## Source passage:
Can you elaborate on this?

I can't. Here's the link to the publication in German https://www.tagesspiegel.de/gesellschaft/elektrosmog-europa-... and https://www.tagesspiegel.de/gesellschaft/mobilfunk-wie-gesun...

Tagesspiegel is usually a good newspaper but this reasoning is are very light in facts. They should stick with uncovering lobbyism.

>with people generally not needing more data

I don't see that anywhere. All the data has shown average Data usage per user is still increasing YoY. And as new younger population comes to age, replacing older generation which are less tech savy, Data usage will only continue to grow for the foreseeable future.

We certainly do not want to pay more, but I have never heard anyone who does't want more data, assuming they are not on unlimited plan.

So who will pay for it? The customers won’t directly pay more. In Germany lobbying towards subsidies is underway. I assume either that will be successful or we just have to wait until UTMS investments paid off...

The users will paid for it, without noticing. Carriers don't paid the billions in one go and hoping to recoup their investment. It hasn't been working like this for long. Your Carriers basically sign agreement to rent lot of things. Rent for Datacenter, Rent For Fibre if they are not an ISP themselves ( Which is very rare now ), Rent for Outbound Network Connection, Rent for all the Cellular site ( That is why property pricing has an effect on Mobile Pricing ), Rent for the Retails Shops, Rent for Spectrum, Rent for the Services Agreement with Infrastructure provider, which today is either Huawei, Ericsson or Nokia. Along with their own staff. As you see they are all pretty much a fix cost to achieve a services level requirement by law.

You have been paying for the Services agreement to Infrastructure, and as long as you continue to paid, under the accepted condition Huawei, Ericsson and Nokia will continue the hardware and software investment as well as Network tuning.

So if you are paying $100 per month, and $30 had been going to Nokia / Huawei / Ericsson, as long as you paid the same, there will be money for future upgrade.

And one of the reason why you see many countries has Carriers consolidated to three, becasue the nature of carriers business requires certain minimum amount of revenue to be sustainable.

Note: Of coz this is an over simplified description. But it basically shows you don't need to paid a lot more to get 5G.

If the hardware companies already get their rent, what incentivized them to invest so much in 5G r&d ?

Because if they don't have something new, the rental will drop. And Carriers are always asking for more capacity, there are also lots of improvement for the backend which makes ( or suppose to ) things cheaper and easier to manage, most of them normal users don't get to see.

I don't think there is a killer use case for 5G yet, but I don't mind. I think the performance improvements alone are worth it. It's hard to predict the future, and while often there are points of diminishing returns in technology (which maybe Apple is experiencing right now) I'm personally not sure we are there yet in terms of speeds and availability of computing power for cellular networks.

> I don't think there is a killer use case for 5G yet

Why do you need a specific killer use case for more bandwidth and lower latency? That helps almost all applications.

Isn't that more or less what the rest of the comment says?

One thing I always wonder: your typical cell plan (that I'm familiar with) with, say, 6 GB per month would be completely used up within, what, 5 minutes or less? And then you can either pay more or wait for next month? What's the point?

(Yes, and presumably they'll increase the cap, but even a 100x increase would give you 1 full day of usage per month.)

I though LTE was supposed to encapsulate all future generations of mobile network. Isn't LTE standing for Long Term Evolution?

## Things to do:
1. In the 5G discussion thread, which three companies are named as infrastructure providers for carriers?
2. Quote the 5G discussion thread starting at "Why do you need" and ending at "usage per month.)".
3. Write the next part of the 5G discussion thread, picking up after its last line.
The material after this point has no connection to the 5G discussion thread.

## Given material:
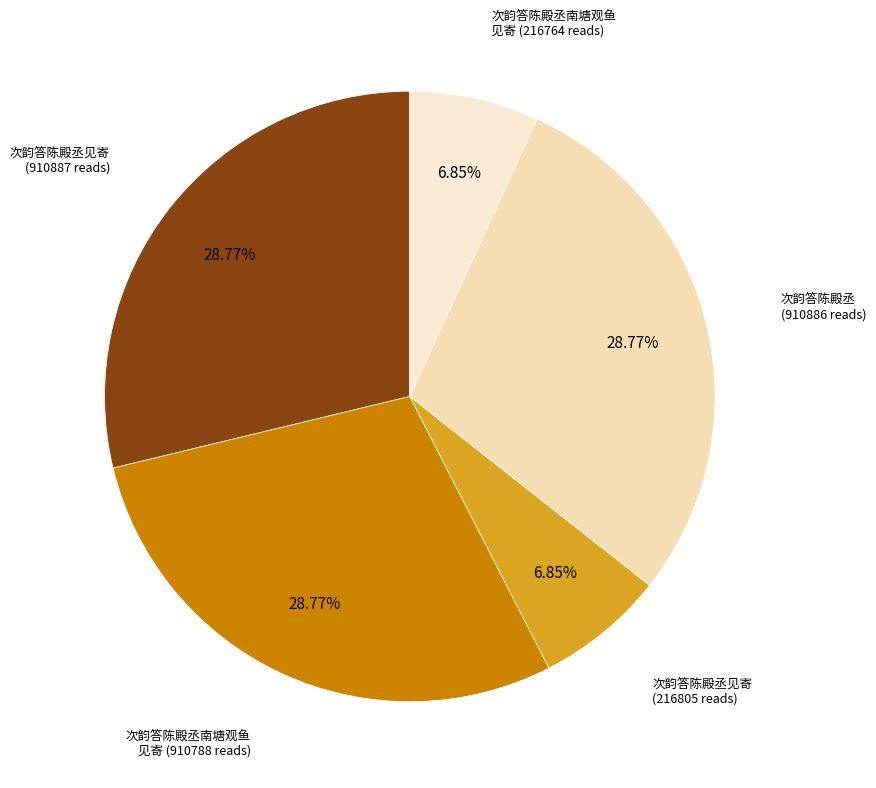

Count the number of slices in the pie.

5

## Responses to the tasks:
1. Huawei, Ericsson and Nokia.

2.
Why do you need a specific killer use case for more bandwidth and lower latency? That helps almost all applications.

Isn't that more or less what the rest of the comment says?

One thing I always wonder: your typical cell plan (that I'm familiar with) with, say, 6 GB per month would be completely used up within, what, 5 minutes or less? And then you can either pay more or wait for next month? What's the point?

(Yes, and presumably they'll increase the cap, but even a 100x increase would give you 1 full day of usage per month.)

3.
Phone makers need something new to justify as a new feature to sell those $1000 phones.

'LTE generation 4.3' just doesn't have the same ring to it.

But isn’t 5g really short range? Isn’t there a big problem with the frequency being blocked even by human skin?

I agree with this, but in a sense it's also rather underwhelming: there's no killer use-case right now that would be instantly popular and economically viable were it for just a bit more faster, even lower latency IP connectivity emanating from the same four companies' installations everywhere. Every idea is just the industry and pundits' wishful thinking, where modest and grand visions mingle in our imaginations before likely suffering an underwhelming end -- probably poor execution, or a nonexistent business model. Except, of course, cloud gaming.

But that's where the economics get fuzzy too. Building out all these base stations will be an enormous cost. Mainstream consumers may tolerate modest price increases for connectivity, but much fewer will bear significantly higher prices, or spring for significantly better plans. Such a market segmentation would also dampen the consumer excitement for use-cases as well.

To get around this, corporations who want to ensure connectivity for their application will push to become MVNOs and offer captive access to the corresponding product, so that the end-user doesn't have to pay the cost directly. This works best when they control the hardware too. Vertical ecosystems will proliferate, where the experience can only be consumed using the corresponding hardware.

It's not hard to imagine the likes -- and competitors -- of an always-connected successor to the Nintendo Switch, streaming games from a nearby server farm using a captive MVNO, or one of the many Amazon or Google's decidedly non-gaming, 'smart hub' devices that ensure their own connectivity without the need to put them on your Wifi. This has serious implications for privacy and business models too: it will be commonplace for devices to be connected to the home base by default in a way that's difficult to thwart, but correspondingly license and authorization servers will always be reachable, so DRM-enforced subscription business models can continue to thrive.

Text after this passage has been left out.